# Alexandria, a manual.

### A detailed, step-by-step guide to using _Alexandria_ for digital text editing. 

### Before you begin

#### Background knowledge

- make sure you are okay with working on the [command line](http://nbviewer.jupyter.org/github/DiXiT-eu/collatex-tutorial/blob/master/unit1/Command_line.ipynb) 

- get familiar with [Jupyter Notebooks](http://nbviewer.jupyter.org/github/DiXiT-eu/collatex-tutorial/blob/master/unit1/Jupyter_notebook.ipynb)

#### Installation requirements

- check if you have [installed the alexandria package](link to package). **Important!** Make sure this notebook is running in the `alexandria-markup-server` folder. 

- install [Sublime Text 3](https://github.com/HuygensING/TAG/blob/develop/TAGML/syntax-hilite.README.md). In this tutorial we work with a number of example TAGML transcriptions (in the `/transcriptions` folder). We recommend you open them in Sublime Text 3, an cross-platform editor that has syntax highlighting for TAGML. It makes your work a lot easier. 

## 1. What is _Alexandria_?

### Introduction

Briefly put, _Alexandria_ is a text repository system in which you can store and edit documents. It is the reference implementation of TAG (Text-as-Graph), a flexible graph data model for text. Here, the term "reference implementation" means that _Alexandria_ implements all the properties of the TAG model. So, by working with _Alexandria_ you'll learn more about TAG. And vice versa, if you want to experiment with the flexibilities of the TAG model _Alexandria_ is where you start. 

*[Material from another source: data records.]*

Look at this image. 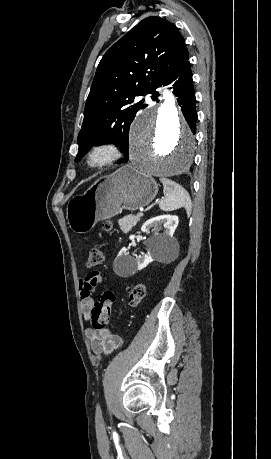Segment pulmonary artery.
<instances>
[{
  "instance_id": "obj_1",
  "label": "pulmonary artery",
  "mask_w": 271,
  "mask_h": 459,
  "mask_svg": "<svg viewBox=\"0 0 271 459\" xmlns=\"http://www.w3.org/2000/svg\"><path fill=\"white\" fill-rule=\"evenodd\" d=\"M142 104L144 106H151L153 104V99L151 97H144L142 99Z\"/></svg>"
}]
</instances>
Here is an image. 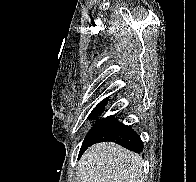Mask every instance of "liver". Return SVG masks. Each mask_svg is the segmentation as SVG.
Masks as SVG:
<instances>
[{
	"label": "liver",
	"instance_id": "1",
	"mask_svg": "<svg viewBox=\"0 0 196 182\" xmlns=\"http://www.w3.org/2000/svg\"><path fill=\"white\" fill-rule=\"evenodd\" d=\"M140 156L120 145L91 146L79 162L80 182H144Z\"/></svg>",
	"mask_w": 196,
	"mask_h": 182
}]
</instances>
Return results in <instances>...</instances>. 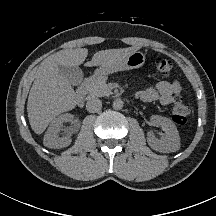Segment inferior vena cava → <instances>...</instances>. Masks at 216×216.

You'll quickly find out that _Alexandria_ is not just any text repository. It builds on the idea that a text can be studied from various perspectives. For example, you can model a text according to a textual perspective or a documentary perspective; you can focus on adding linguistic annotations of a text, or rather information about structure of its verses. In _Alexandria_, you can store those different perspectives on the same text. What is more, _Alexandria_ is build along the principles of a distributed architecture. It is a command line tool and it can be integrated in your own editor of choice.

By bringing together a wide range of information about a text in a structural and distributed way, _Alexandria_ facilitates the exchange and reuse of scholarly data. In short, _Alexandria_ is a powerful modeling instrument for digital textual research.

### Can I use it?

Yes, you can. Below we explain in detail how _Alexandria_ works and what you need to oprate it. Keep in mind that both the TAG data model and the _Alexandria_ implementation are under development. This means that by using _Alexandria_ you will make a valuable contribution to the development process. We therefore encourage you to try it out and share your thoughts. 

### Why should I use it?

If you enjoy experimenting with data models and advanced text analysis, _Alexandria_ is the tool for you. If you're used to working with XML, it is highly enlightening to work with a data model in which you can easily model overlapping structures, discontinuous elements, and nonlinear text without having to resort to workarounds. 

## 2. Okay, tell me more...

### What you need to know

#### Perspectives, layers and views.

Structuring information has both a conceptual and technical side. The conceptual side concerns the theory, the analysis, or the research objective that forms the motivation for the markup. The technical side, then, refers to the specific markup tags you use to express that concept or theory.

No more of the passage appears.